WHAT TO DO
Where a line holds the word "shoulder", count it, then give only the total for the entries below.

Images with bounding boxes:
=== Begin Enclosure ===

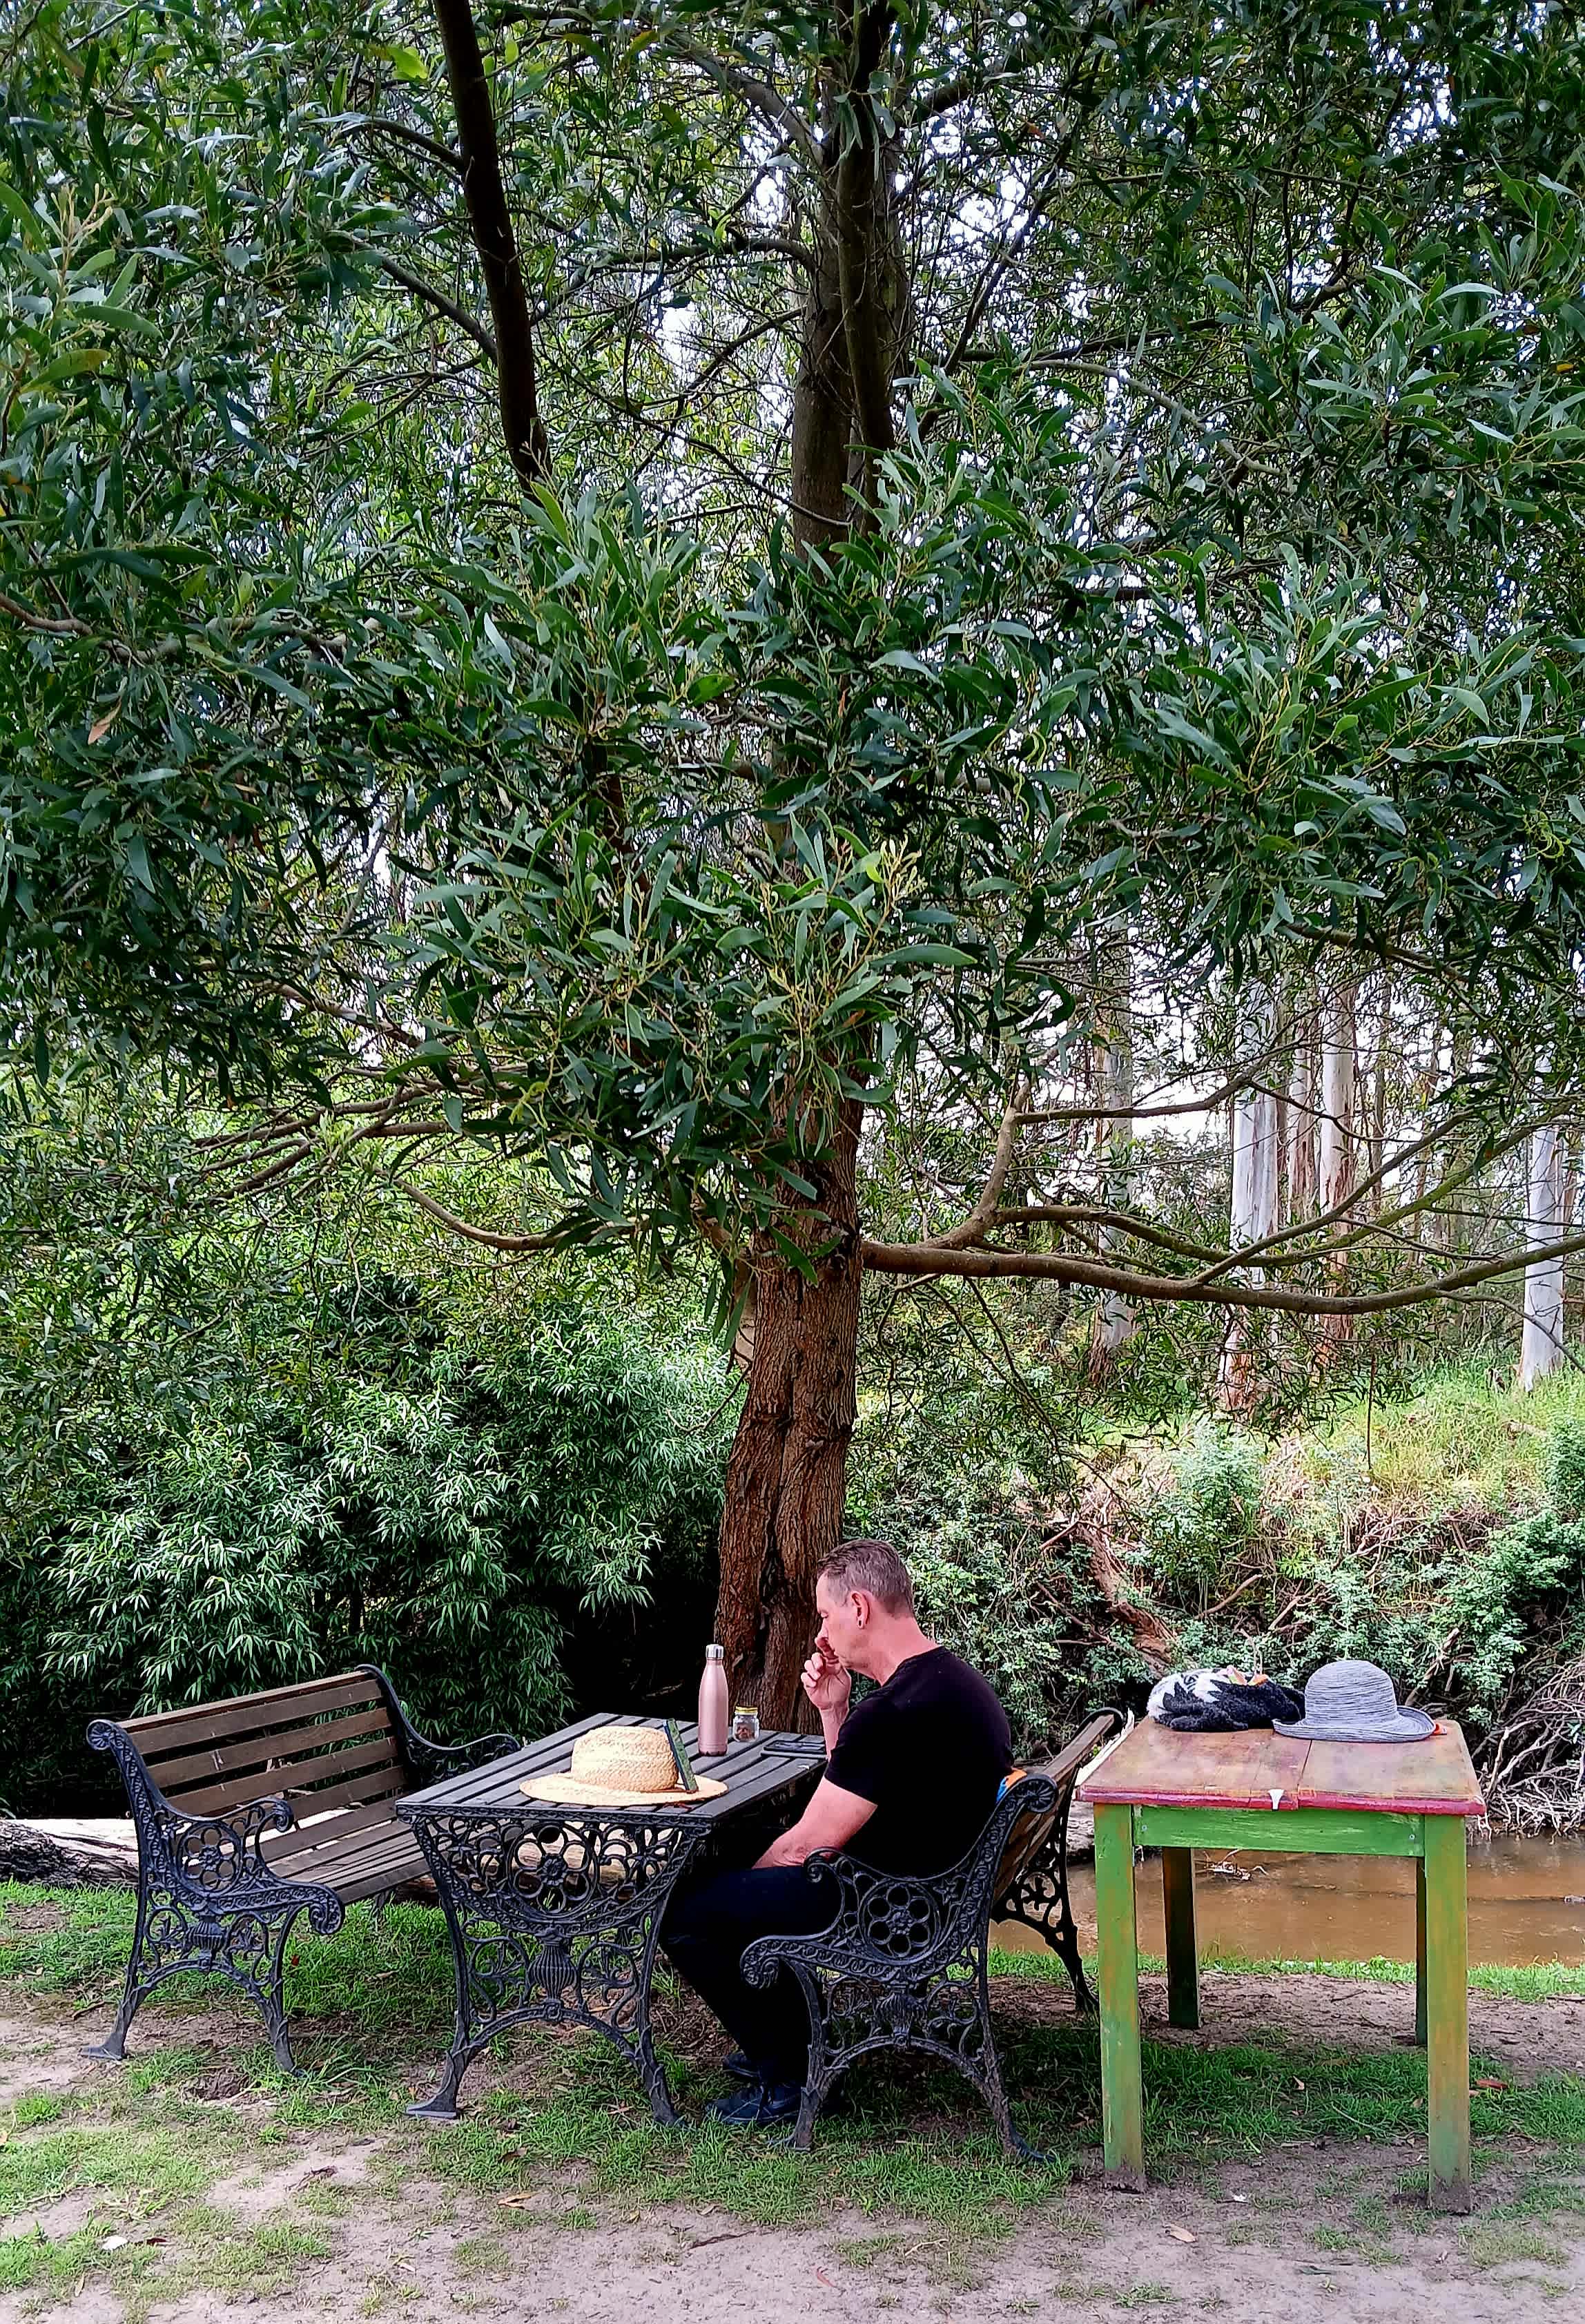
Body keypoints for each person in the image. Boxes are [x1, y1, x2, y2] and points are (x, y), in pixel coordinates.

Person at [661, 1537, 1012, 2128]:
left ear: (859, 1606)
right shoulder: (950, 1682)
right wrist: (833, 1712)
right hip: (918, 1885)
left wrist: (750, 1886)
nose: (822, 1634)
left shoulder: (897, 1712)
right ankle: (795, 2041)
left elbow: (808, 1846)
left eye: (825, 1615)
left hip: (886, 1905)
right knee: (722, 1858)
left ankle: (793, 2077)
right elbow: (861, 1792)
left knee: (688, 1914)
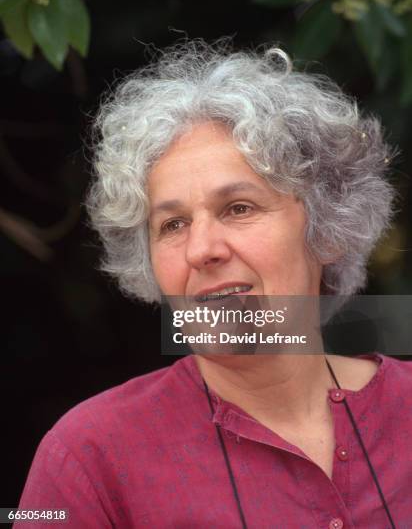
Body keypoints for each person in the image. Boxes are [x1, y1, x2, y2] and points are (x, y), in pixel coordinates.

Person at [16, 41, 412, 528]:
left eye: (238, 208)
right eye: (173, 224)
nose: (201, 249)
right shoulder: (88, 457)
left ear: (327, 230)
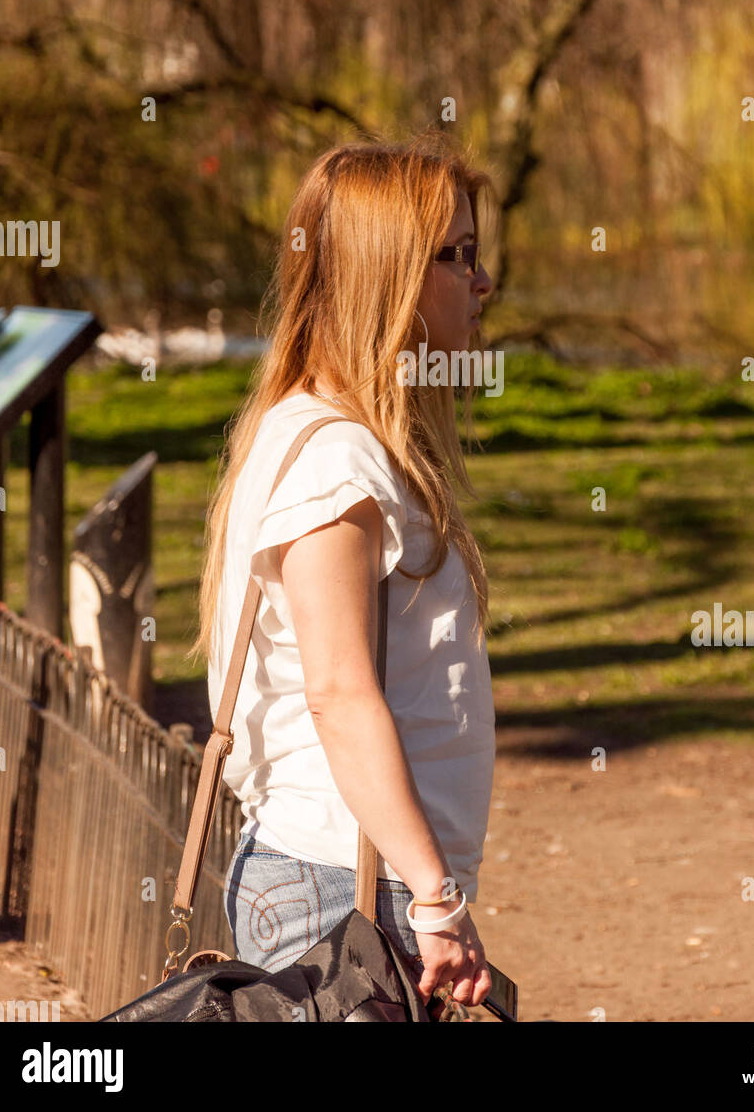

=== End Enclosure ===

ANSWER BELOW
3